By early June the city had armed itself with muskets and homemade weapons. By 6 June, following the previous day's uprising at Santa Cruz de Mudela, the French generals Ligier-Belair and Roize, at the head of 800 troops, including 250 dragoons, and 300 soldiers who had escaped from the Santa Cruz uprising, prepared to march through the town of Valdepeñas.

Realizing the intentions of the French, the city decided to try and negotiate with the French delegation, armed with firearms created by "El cura calao", "El mercader" and Madero Candelas. At the meeting with general Ligier-Belair, the representatives of Valdepeñas told him that they would not allow the passage of the French troops. According to sources, the French commander replied that there was "little you can do to avoid it." In response, Calao responded that "At scarce armament, we will replace it with our will and bodies." Nevertheless, the French general decided to force his march through the town later that day.

==Uprising==
The population, including women such as Juana Galán, who became a national heroine, attacked the leading column and Ligier-Belair sent in the dragoons, who were forced to retreat.

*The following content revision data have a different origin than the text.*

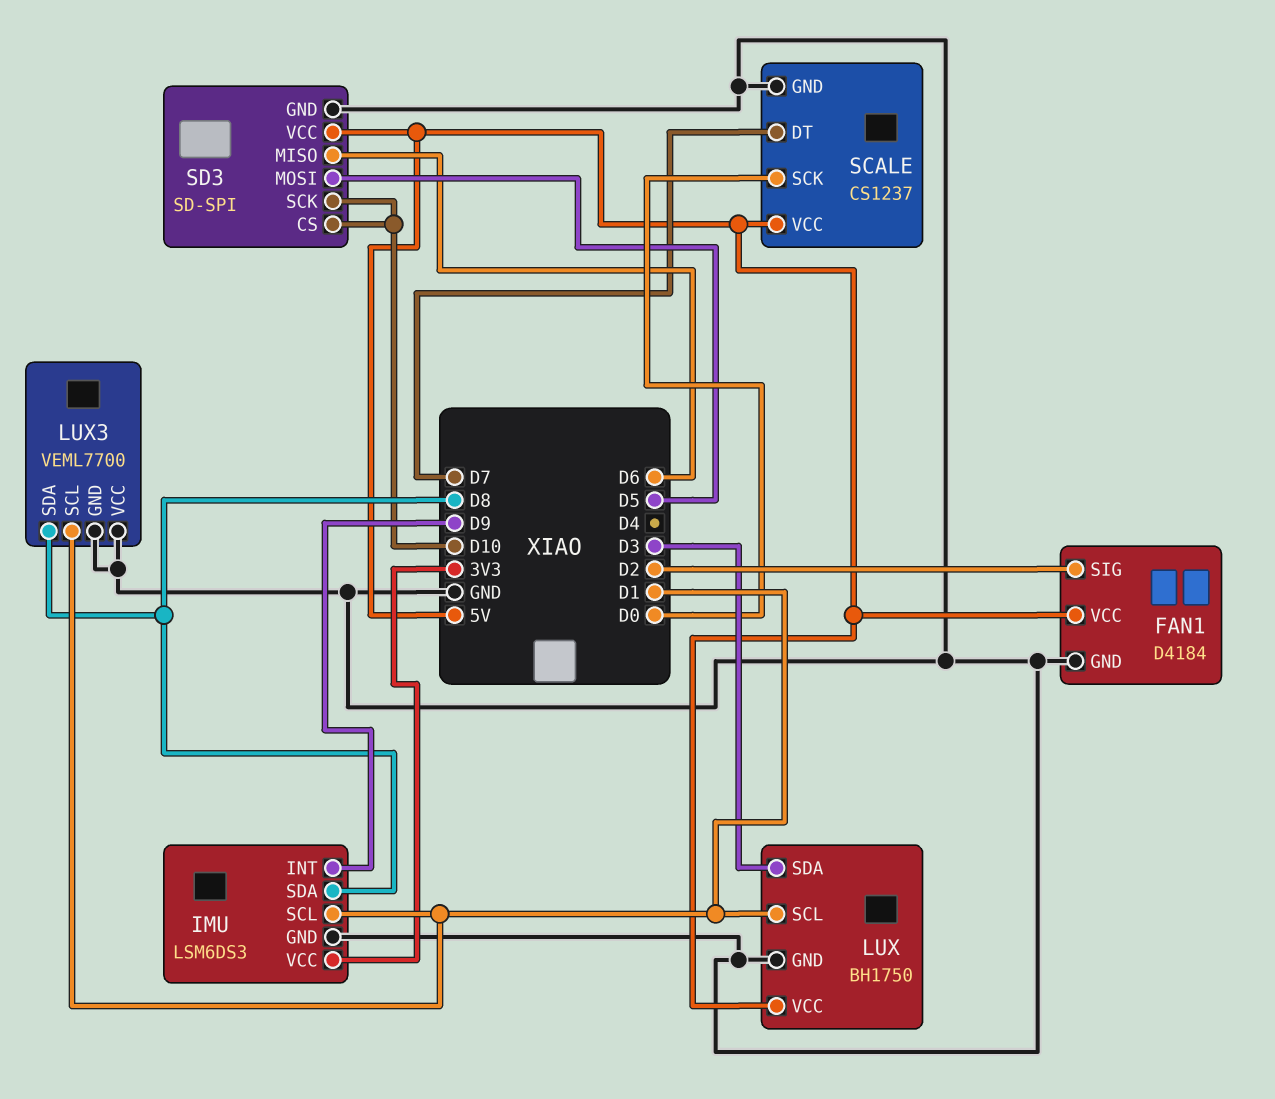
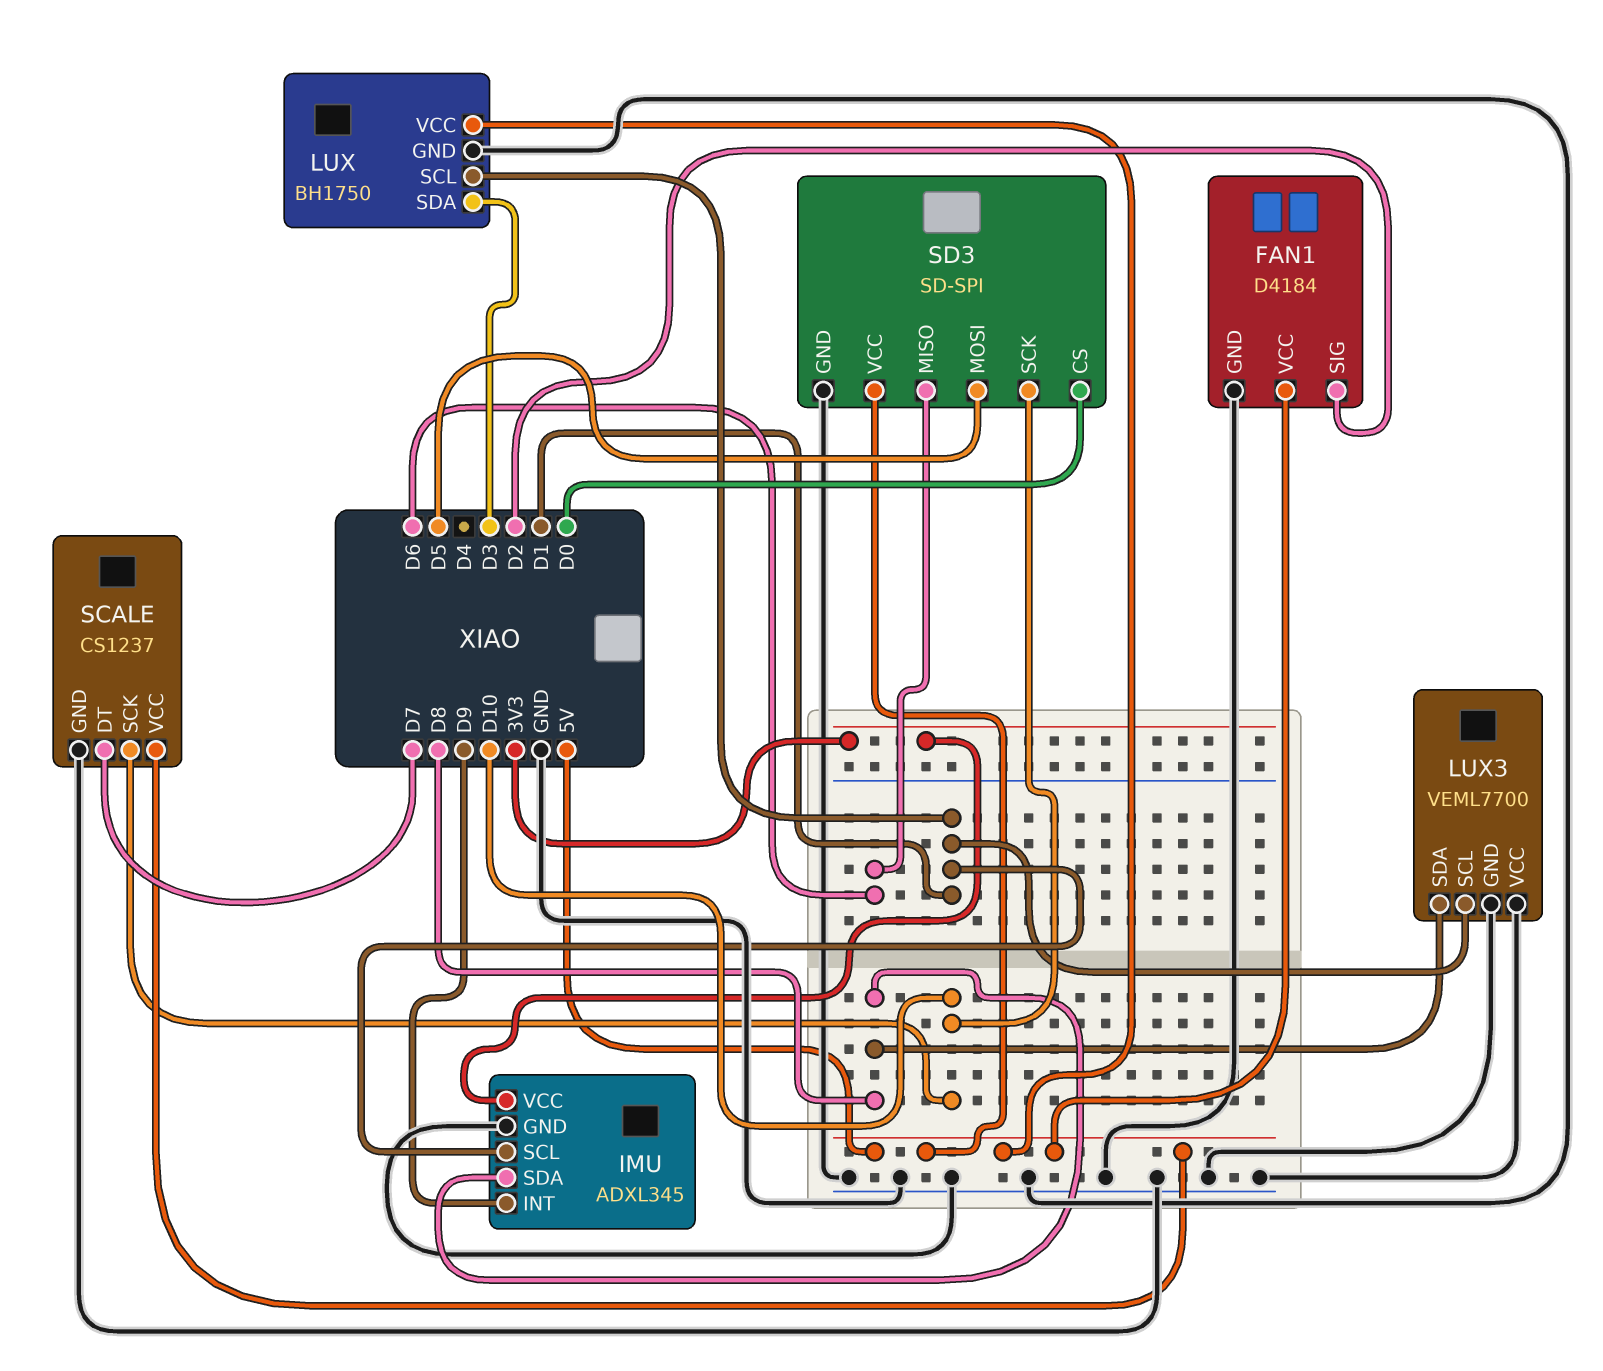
IMU: LSM6DS3 -> ADXL345
SCALE pin SCK: D0 -> D10
SD3 pin CS: D10 -> D0

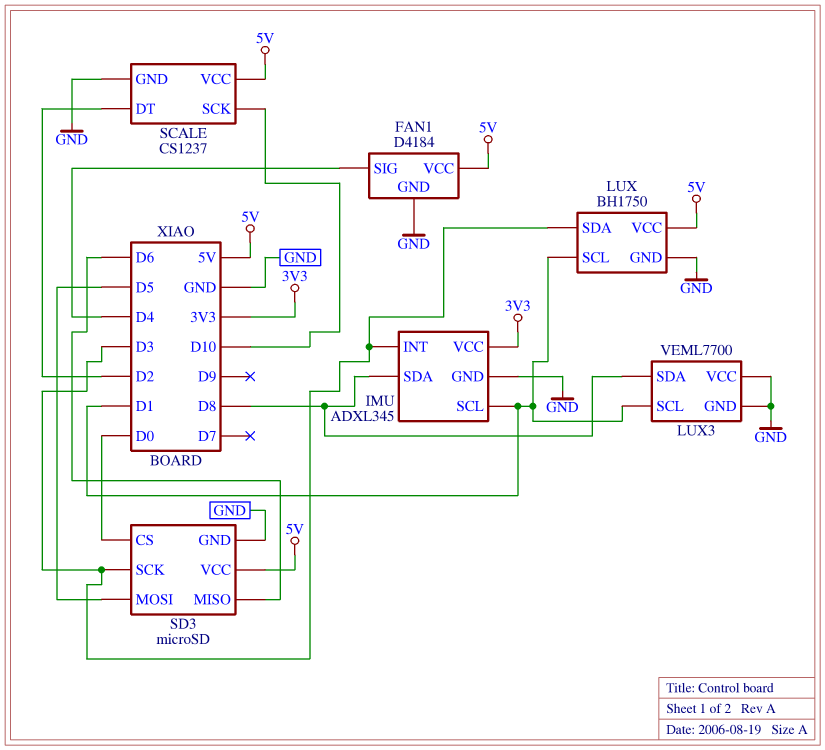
FAN1 pin SIG: D2 -> D4
IMU pin INT: D9 -> D3
SCALE pin DT: D7 -> D2
SD3: SD-SPI -> microSD
SD3 pin SCK: D10 -> D3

Finally, the French troops set fire to the houses and fired upon the fleeing population. The fires raged for three days and the resulting truce stipulated that the French troops would not pass through the village in return for a day's worth of food supplies.

==Aftermath==
The Dos de Mayo Uprising had put Iberia in revolt against French rule leading to the Battle of Cabezón.

The guerrilla actions at Santa Cruz and Valdepeñas, together with more isolated actions in the Sierra Morena itself, effectively cut French military communications between Madrid and Andalusia for around a month.